On May 17, 2017, in response to a recent widespread global ransomware attack, the SEC's Office of Compliance Inspections and Examinations issued a risk alert entitled Cybersecurity: Ransomware Alert (the "SEC Alert"). The full text of the SEC Alert is available at:  https://www.sec.gov/files/risk-alert-cybersecurity-ransomware-alert.pdf. The SEC Alert indicated that the SEC recently examined 75 SEC-registered broker-dealers, investment advisers and investment funds to assess industry practices and legal, regulatory and compliance issues in connection with cybersecurity. The SEC Alert further indicated that, based on the foregoing examinations, certain practices may be particularly relevant to smaller registrants with respect to the WannaCry ransomware incident, including the following:

  1.  Cyber-Risk Assessment: Five percent (5%) of broker-dealers and twenty-six percent (26%) of advisers and funds (collectively, "investment management firms") examined did not conduct periodic risk assessments of critical systems to identify cybersecurity threats, vulnerabilities, and the potential business consequences.
  2.  Penetration Tests: Five percent (5%) of broker-dealers and fifty-seven percent (57%) of the investment management firms examined did not conduct penetration tests and vulnerability scans on systems that the firms considered to be critical.
  3. System Maintenance: All broker-dealers and ninety-six percent (96%) of investment management firms examined have a process in place for ensuring regular system maintenance, including the installation of software patches to address security vulnerabilities. However, ten percent (10%) of the broker-dealers and four percent (4%) of investment management firms examined had a significant number of critical and high-risk security patches that were missing important updates.

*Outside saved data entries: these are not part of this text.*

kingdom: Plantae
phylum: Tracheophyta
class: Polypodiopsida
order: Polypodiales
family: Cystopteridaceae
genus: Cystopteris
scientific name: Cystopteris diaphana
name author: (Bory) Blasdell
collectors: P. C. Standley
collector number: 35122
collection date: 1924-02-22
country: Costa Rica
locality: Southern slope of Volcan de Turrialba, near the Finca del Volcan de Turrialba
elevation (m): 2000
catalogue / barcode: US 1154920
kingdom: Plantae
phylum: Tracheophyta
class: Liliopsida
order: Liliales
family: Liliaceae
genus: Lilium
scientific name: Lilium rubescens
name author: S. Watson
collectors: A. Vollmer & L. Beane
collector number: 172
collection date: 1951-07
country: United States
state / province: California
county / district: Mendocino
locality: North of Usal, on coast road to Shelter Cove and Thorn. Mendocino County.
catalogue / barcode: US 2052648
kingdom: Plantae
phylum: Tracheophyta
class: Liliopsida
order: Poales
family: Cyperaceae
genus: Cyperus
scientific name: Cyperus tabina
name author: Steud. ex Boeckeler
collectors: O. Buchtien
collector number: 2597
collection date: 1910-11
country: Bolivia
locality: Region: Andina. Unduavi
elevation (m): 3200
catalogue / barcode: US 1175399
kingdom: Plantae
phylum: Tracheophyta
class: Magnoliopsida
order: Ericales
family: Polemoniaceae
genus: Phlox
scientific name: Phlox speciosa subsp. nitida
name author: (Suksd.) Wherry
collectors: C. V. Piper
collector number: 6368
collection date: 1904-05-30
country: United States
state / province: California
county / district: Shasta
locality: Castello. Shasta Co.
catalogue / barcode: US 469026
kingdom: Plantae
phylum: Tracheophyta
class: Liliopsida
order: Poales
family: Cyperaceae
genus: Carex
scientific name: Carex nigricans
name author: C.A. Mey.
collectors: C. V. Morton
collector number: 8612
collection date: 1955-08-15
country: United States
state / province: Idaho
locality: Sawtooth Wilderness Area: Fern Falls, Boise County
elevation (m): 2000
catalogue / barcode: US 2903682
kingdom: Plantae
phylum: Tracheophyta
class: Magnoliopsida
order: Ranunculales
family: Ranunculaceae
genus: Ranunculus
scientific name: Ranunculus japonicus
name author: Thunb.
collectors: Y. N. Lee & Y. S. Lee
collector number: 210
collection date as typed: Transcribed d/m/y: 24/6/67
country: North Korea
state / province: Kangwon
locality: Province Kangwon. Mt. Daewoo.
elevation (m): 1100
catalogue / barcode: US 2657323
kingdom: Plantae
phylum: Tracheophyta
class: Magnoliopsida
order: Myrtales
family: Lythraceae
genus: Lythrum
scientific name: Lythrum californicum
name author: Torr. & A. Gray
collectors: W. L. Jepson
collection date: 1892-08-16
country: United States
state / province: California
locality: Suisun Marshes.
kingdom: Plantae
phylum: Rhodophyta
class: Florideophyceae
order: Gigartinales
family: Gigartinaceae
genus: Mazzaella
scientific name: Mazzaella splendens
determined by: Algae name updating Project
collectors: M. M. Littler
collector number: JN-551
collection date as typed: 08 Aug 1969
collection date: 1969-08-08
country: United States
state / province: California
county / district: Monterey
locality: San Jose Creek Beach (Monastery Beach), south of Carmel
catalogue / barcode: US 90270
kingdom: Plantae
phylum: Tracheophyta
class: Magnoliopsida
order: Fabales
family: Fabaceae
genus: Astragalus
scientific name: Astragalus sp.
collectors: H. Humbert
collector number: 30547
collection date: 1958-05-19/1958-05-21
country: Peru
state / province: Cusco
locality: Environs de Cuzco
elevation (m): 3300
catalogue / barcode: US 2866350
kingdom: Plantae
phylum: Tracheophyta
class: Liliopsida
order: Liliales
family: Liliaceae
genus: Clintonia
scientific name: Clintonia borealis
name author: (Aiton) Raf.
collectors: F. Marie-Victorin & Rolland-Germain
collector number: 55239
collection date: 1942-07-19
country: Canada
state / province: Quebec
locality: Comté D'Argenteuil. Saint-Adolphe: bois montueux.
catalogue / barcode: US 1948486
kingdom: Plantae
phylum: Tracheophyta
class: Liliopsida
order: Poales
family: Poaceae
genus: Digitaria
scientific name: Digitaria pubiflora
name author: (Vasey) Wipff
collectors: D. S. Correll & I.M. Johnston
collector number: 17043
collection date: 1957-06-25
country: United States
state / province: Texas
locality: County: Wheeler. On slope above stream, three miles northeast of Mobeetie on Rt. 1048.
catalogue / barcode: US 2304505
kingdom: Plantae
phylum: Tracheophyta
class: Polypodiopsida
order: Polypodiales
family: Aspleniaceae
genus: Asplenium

According to the SEC Alert, broker-dealers and investment managers should: (1) review the alert published by the United States Department of Homeland Security's Computer Emergency Readiness Team (available at: https://www.us-cert.gov/ncas/alerts/TA17-132A), and (2) evaluate whether applicable Microsoft patches for Windows XP, Windows 8, and Windows Server 2003 operating systems are properly and timely installed.

Finally, while the SEC recognized that it is not possible for firms to anticipate and prevent every cyberattack, the SEC Alert indicated that appropriate planning to address cybersecurity issues is important and may assist firms in mitigating the impact of any such attached and any related effects on investors and clients.